Subsequently, soil was collected at two of the locations where the above patients were presumably infected, and 22 of 47 soil samples tested positive for C. immitis, using a newly developed “CocciDX” PCR technique. Whole genome sequencing confirmed the identity of environmental isolate genotypes with the clinical isolates from the patients. Soil samples included both those originally collected in 2010 and 2011 as well as collections done in 2014 in the same locations, some of which also tested positive, suggesting the C. immitis was persistent in these locations.
This represents an apparent range expansion of this dangerous pathogen. One potential mechanism of this range expansion could have been the transport of spores of C. immitis on vehicles as fomites, which has been reported previously. Extreme weather events associated with climate change, such as droughts producing massive amount of dust, could also contribute to transport of fungal spores. However, it is also possible that C. immitis was present at this location undetected for quite some time. While the number of cases is low, this represents an ongoing risk to the public in the area, especially those that are at risk of serious complications, and those who work with soil or dust as an occupational hazard. Furthermore, the geographic extent and intensity of the colonization of C. immitis in the area is unclear and requires further investigation.
Possible rodent reservoir
The areas where it has been detected in the soil share a proximity to major rivers (such as the Yakima, Snake and Columbia Rivers), and loose, sandy loam soil type, which is where C. immitis is usually detected elsewhere. Another shared characteristics between the locations is the presence of small rodent burrows. Small rodents have been previously associated with C. immitis, and are considered a natural reservoir of the pathogen.

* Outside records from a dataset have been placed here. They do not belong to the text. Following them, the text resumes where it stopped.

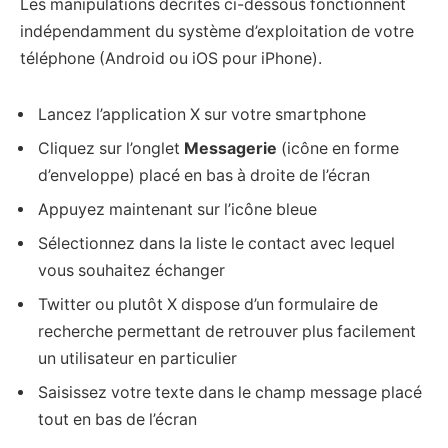
Les manipulations décrites ci-dessous fonctionnent
indépendamment du système d’exploitation de votre
téléphone (Android ou iOS pour iPhone).
Lancez l’application X sur votre smartphone
Cliquez sur l’onglet
Messagerie
(icône en forme
d’enveloppe) placé en bas à droite de l’écran
Appuyez maintenant sur l’icône bleue
Sélectionnez dans la liste le contact avec lequel
vous souhaitez échanger
Twitter ou plutôt X dispose d’un formulaire de
recherche permettant de retrouver plus facilement
un utilisateur en particulier
Saisissez votre texte dans le champ message placé
tout en bas de l’écran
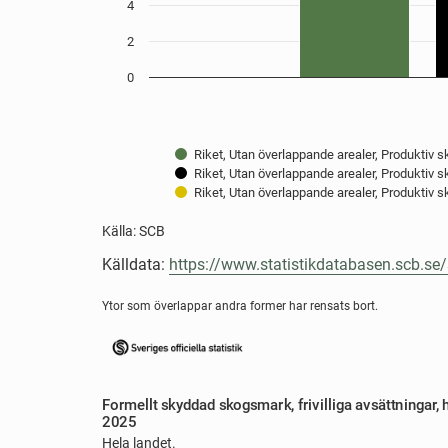
4
2
0
Riket, Utan överlappande arealer, Produktiv
Riket, Utan överlappande arealer, Produktiv sk
Riket, Utan överlappande arealer, Produktiv 
Källa: SCB
End of interactive chart.
Källdata:
https://www.statistikdatabasen.scb.s
Ytor som överlappar andra former har rensats bort.
Formellt skyddad skogsmark, f
Formellt skyddad skogsmark, frivilliga avsättningar
2025
Line chart with 5 lines.
Hela landet.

Culturing lung tissue of rodents have been suggested as a reliable method to detect Coccidioides in an area.
Locations at which C. immitis has been detected are usually categorized as either growth sites, where the fungi is actively reproducing, or accumulation sites, where fungal spores are present in large numbers, but are inactive until they can infect an animal or person. It is possible that small rodents can provide suitable conditions for a growth site, through their burrowing activity, as well as by increasing the nutrient content and humidity of the soil. Further soil testing is ongoing in Washington State by the Washington State Department of Health Zoonotic Disease Program, in collaboration with the Mycotic Branch of the CDC. In addition, there are plans to trap small mammals in order to determine the level of infection in those potential reservoir hosts.

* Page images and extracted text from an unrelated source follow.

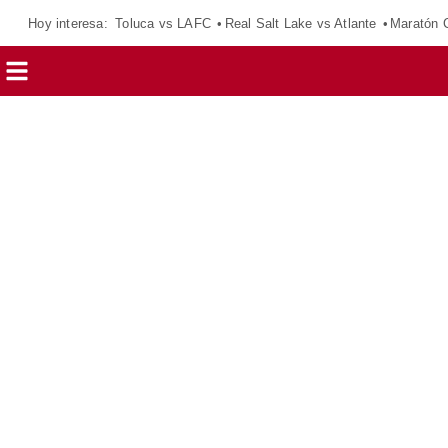
Hoy interesa:
Toluca vs LAFC
Real Salt Lake vs Atlante
Maratón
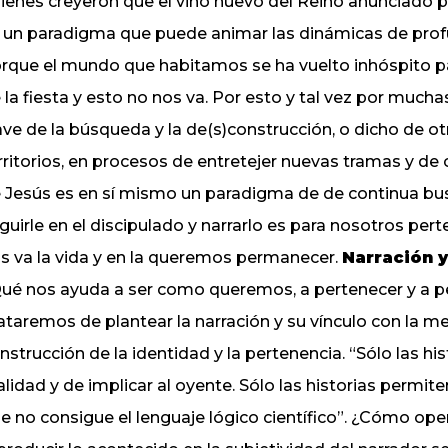
ienes creyeron que el vino nuevo del Reino anunciado p
 un paradigma que puede animar las dinámicas de profun
rque el mundo que habitamos se ha vuelto inhóspito p
 la fiesta y esto no nos va. Por esto y tal vez por muc
ave de la búsqueda y la de(s)construcción, o dicho de 
rritorios, en procesos de entretejer nuevas tramas y de
 Jesús es en sí mismo un paradigma de de continua bu
guirle en el discipulado y narrarlo es para nosotros pert
s va la vida y en la queremos permanecer.
Narración y
ué nos ayuda a ser como queremos, a pertenecer y a 
ataremos de plantear la narración y su vínculo con la
nstrucción de la identidad y la pertenencia. “Sólo las hi
alidad y de implicar al oyente. Sólo las historias permite
e no consigue el lenguaje lógico científico”. ¿Cómo oper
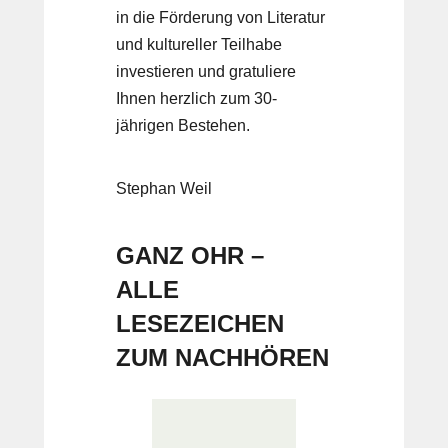
in die Förderung von Literatur
und kultureller Teilhabe
investieren und gratuliere
Ihnen herzlich zum 30-
jährigen Bestehen.
Stephan Weil
GANZ OHR –
ALLE
LESEZEICHEN
ZUM NACHHÖREN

Finally, work has been ongoing to expand previously published niche models with the aim to predict the potential distribution of C. immitis in eastern Washington. With some luck with funding, the Disease Ecology Lab at the Department of Biology at Eastern Washington University, that I lead, will assist in these investigations.
Even though Valley Fever was discovered in 1892, and extensively studied in the 1930s, there is still a lot that we don’t know about how to predict it’s occurrence and prevent infections. One of the most important tasks is to raise awareness, especially in areas where it has been recently recognized, such as south-central Washington, since its’ misdiagnosis can so easily become a preventable tragedy. While there are no vaccines licensed currently, there are several labs working on developing them, and ongoing clinical trials test novel treatment methods. In combination, these efforts will hopefully lead to a decreased disease burden with these bothersome fungi.